Ziel dieser Arbeit ist es, die Recherchestrategien zu den oben genannten Fragen zusammenzufassen. Wir wollen Redaktionen den Arbeitsalltag erleichtern, indem wir ein Tool-Set zusammenstellen, mit dessen Hilfe Journalist:innen (auch ohne tiefergehende Programmierkenntnisse) relevante Rechercheschritte auf Telegram umsetzen können. Je nach Skillset und verfügbaren Ressourcen soll diese Recherche für jede:n Journalist:in so gut wie möglich erleichtert werden.
Deshalb haben wir Arbeitsschritte mit unterschiedlichen Komplexitätsgraden erprobt, die auf den folgenden Seiten näher erläutert werden. Die simple Vorgehensweise zeichnet sich dadurch aus, dass für sie keine Ressourcen oder umfassende Programmierkenntnisse erforderlich sind. Dafür ist sie stellenweise ungenau und bietet nur einen groben Überblick. Dahingegen stellen wir auf dieser Seite Programmiercode zur Verfügung, mit dem die Daten direkt von Telegram extrahiert und analysiert werden können. Programmierkenntnisse sind hier von Vorteil. Als Mittelweg zwischen simpel und komplex stellen wir zudem verschiedene Online-Tools vor.
Methoden für jedes Szenario
Jede der Methoden hat Vor- und Nachteile - und eignet sich für verschiedene Rechercheziele. Beispielhaft lässt sich das gut an dem Livetracken der Views eines Posts zeigen. Die technisch simpelste Methode ist hier das händische Protokollieren der Viewzahlen. Ein Vorteil ist, dass hier auch die Reaktionen auf Posts direkt mitgeschrieben werden können (in der Grafik: gelbe Kurve). Außerdem braucht es keinerlei technische Kenntnisse. Der Nachteil ist jedoch offensichtlich: Die Methode ist sehr zeitintensiv, und je nachdem, in welchen Zeitintervallen die Viewzahlen überprüft werden, könnte beispielsweise der Moment eines entscheidenden Peaks verpasst werden.

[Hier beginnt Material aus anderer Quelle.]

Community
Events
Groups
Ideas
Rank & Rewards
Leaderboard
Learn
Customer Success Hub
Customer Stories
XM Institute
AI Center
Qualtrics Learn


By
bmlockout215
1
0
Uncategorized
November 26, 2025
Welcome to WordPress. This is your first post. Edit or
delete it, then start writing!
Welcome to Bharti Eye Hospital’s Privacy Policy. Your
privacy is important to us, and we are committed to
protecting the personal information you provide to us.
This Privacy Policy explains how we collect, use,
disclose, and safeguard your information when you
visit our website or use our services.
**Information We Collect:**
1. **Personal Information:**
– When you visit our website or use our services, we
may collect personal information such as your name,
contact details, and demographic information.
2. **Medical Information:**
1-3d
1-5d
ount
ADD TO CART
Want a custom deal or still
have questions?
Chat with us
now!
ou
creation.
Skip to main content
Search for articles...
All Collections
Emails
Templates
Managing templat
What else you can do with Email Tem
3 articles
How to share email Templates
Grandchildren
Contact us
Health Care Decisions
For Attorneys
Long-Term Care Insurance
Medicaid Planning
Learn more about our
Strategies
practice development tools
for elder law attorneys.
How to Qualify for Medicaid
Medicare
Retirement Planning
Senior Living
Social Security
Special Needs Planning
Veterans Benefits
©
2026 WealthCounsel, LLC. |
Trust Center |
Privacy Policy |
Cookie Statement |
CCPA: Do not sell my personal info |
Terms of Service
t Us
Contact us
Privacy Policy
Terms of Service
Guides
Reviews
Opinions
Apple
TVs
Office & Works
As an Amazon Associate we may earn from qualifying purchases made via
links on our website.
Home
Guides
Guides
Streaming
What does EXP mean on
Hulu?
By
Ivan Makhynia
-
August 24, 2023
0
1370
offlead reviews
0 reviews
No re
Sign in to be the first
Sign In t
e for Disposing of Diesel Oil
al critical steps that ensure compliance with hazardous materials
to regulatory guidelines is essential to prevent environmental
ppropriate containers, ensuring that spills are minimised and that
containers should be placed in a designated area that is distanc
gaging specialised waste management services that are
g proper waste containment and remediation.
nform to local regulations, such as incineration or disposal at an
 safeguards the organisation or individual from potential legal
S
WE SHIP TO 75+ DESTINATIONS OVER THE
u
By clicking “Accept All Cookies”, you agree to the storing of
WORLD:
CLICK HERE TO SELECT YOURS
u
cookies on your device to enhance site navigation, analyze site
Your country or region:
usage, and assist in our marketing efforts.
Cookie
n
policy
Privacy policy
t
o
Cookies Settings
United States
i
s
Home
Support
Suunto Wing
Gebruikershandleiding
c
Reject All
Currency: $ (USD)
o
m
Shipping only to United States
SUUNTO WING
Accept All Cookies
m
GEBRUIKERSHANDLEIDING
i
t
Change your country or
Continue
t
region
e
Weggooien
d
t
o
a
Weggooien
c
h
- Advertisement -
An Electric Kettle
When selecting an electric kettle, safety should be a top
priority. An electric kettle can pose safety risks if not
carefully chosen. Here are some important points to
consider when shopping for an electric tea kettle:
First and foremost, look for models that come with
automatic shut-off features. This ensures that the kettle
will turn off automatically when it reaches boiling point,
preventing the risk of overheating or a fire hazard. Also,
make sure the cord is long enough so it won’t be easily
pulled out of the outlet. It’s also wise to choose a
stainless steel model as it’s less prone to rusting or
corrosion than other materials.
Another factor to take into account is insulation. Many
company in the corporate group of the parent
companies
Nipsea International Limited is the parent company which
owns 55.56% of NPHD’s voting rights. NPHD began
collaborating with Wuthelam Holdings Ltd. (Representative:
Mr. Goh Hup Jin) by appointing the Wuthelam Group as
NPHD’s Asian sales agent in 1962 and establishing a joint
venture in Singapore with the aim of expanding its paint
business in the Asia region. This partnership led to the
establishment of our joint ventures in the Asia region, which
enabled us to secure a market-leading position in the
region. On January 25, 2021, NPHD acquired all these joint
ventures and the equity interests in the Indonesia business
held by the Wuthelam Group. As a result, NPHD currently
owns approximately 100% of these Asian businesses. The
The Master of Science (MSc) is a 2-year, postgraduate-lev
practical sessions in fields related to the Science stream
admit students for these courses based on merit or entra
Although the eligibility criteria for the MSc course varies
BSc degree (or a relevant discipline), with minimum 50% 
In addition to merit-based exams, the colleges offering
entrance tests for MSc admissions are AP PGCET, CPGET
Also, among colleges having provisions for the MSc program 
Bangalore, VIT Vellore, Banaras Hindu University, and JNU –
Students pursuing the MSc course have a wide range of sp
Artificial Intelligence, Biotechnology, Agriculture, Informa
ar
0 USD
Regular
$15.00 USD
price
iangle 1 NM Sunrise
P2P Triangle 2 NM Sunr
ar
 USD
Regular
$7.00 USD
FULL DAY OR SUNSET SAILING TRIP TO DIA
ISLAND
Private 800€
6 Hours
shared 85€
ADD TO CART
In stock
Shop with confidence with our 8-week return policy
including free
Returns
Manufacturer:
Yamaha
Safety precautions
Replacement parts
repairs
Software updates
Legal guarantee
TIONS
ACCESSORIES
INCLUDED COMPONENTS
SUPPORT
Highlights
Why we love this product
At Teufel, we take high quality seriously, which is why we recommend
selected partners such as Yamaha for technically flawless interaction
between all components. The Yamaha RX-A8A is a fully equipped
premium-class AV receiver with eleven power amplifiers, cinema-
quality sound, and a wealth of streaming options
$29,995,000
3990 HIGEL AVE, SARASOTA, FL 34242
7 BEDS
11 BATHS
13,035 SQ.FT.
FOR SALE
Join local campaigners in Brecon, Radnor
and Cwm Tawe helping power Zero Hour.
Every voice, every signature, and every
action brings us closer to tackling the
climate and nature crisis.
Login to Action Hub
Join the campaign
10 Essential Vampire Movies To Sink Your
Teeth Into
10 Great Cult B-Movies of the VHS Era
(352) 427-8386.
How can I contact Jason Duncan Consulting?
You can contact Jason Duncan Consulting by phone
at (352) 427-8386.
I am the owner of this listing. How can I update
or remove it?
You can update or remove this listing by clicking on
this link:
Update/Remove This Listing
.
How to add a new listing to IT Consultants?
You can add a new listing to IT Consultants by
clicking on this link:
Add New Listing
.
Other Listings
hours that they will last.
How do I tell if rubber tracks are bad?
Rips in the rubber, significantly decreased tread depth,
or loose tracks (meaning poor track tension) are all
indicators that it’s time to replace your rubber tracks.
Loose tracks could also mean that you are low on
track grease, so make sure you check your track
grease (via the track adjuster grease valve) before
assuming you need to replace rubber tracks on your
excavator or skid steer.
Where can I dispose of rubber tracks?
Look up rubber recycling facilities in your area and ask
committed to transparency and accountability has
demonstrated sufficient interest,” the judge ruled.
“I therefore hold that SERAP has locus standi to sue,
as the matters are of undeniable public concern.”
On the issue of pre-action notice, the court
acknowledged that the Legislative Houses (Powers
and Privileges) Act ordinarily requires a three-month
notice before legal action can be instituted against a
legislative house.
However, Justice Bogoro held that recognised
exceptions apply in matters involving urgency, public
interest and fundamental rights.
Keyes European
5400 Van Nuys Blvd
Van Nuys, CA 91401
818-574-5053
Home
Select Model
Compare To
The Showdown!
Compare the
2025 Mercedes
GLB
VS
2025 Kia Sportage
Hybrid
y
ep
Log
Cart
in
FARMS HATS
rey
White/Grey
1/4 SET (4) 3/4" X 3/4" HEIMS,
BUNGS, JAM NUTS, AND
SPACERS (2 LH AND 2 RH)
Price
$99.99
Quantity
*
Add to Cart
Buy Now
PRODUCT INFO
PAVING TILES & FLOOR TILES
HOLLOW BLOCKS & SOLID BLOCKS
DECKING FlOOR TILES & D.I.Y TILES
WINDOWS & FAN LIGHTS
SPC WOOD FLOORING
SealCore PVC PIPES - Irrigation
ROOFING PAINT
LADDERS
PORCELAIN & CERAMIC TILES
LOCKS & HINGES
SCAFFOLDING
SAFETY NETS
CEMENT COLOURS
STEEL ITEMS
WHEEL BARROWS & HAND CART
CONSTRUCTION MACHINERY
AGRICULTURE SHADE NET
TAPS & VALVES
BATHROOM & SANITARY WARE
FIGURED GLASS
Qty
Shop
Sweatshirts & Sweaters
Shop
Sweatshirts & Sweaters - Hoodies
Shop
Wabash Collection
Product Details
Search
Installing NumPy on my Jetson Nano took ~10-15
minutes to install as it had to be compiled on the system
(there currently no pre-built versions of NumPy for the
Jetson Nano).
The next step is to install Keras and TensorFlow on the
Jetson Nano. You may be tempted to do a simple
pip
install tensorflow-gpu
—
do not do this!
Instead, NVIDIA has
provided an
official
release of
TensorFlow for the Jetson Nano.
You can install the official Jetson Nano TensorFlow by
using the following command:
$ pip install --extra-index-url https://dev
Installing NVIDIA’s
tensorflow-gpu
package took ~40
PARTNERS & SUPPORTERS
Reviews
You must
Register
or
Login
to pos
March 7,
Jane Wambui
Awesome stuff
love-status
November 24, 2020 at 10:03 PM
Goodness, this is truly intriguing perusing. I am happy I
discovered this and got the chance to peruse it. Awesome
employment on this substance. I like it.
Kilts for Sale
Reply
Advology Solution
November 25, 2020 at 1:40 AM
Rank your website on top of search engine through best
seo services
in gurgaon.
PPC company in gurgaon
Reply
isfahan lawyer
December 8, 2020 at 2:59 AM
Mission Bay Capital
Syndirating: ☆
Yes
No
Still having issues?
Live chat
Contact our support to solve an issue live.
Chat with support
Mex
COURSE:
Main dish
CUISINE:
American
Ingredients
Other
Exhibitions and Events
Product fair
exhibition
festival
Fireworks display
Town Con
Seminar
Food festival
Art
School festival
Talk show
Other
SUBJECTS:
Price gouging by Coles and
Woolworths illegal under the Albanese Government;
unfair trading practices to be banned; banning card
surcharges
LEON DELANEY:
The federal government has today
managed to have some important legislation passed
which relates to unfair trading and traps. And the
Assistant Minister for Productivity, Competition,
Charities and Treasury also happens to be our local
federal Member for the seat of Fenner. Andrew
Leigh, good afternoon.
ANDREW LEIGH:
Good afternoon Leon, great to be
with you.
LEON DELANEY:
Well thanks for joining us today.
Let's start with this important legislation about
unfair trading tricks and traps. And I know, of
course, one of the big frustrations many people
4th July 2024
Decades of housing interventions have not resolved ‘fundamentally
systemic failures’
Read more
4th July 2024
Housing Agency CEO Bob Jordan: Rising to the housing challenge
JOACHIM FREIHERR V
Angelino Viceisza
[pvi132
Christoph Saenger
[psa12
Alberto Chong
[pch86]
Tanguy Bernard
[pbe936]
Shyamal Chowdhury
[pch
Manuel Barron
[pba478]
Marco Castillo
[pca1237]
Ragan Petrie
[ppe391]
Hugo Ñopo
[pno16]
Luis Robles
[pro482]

Um nicht selber alle paar Minuten auf den Post schauen zu müssen, beiten sich technische Hilfsmittel an - zum Beispiel ein Scrapingprogramm oder ein kleines Script. Hier sollte regelmäßig überprüft werden, ob das Programm noch läuft, sonst kann es zu Ausfällen kommen - wie in der Grafik sichtbar. Auch kann es je nach Einstellungen dazu kommen, dass die Zahlen nicht genau, sondern nur gerundet ausgelesen werden können. Das kann zu stufenförmigen Kurven führen. Den Scraper zu starten, erfordert ein wenig Übung. Auch die nötige Rechenleistung ist nicht zu unterschätzen.

Die komplizierteste, aber auch sauberste Variante funktioniert über ein Python-Script. Dieses kann im Browser im Hintergrund laufen und lückenlos die Views zählen, bis es beendet wird. Das Einrichten erfordert ein wenig Zeit, um sich mit der Funktionsweise vertraut zu machen. Sobald das allerdings geschafft ist, läuft das Skript zuverlässig. So wäre es beispielsweise auch möglich, mehrere Posts gleichzeitig zu überwachen.

Über dieses Projekt
Die hier vorgestellten Werkzeuge und Strategien für Recherchen von Inhalten auf Telegram entstanden im Rahmen eines Lehrprojekts im Schwerpunkt Datenjournalismus im Studiengang Wissenschaftsjournalismus.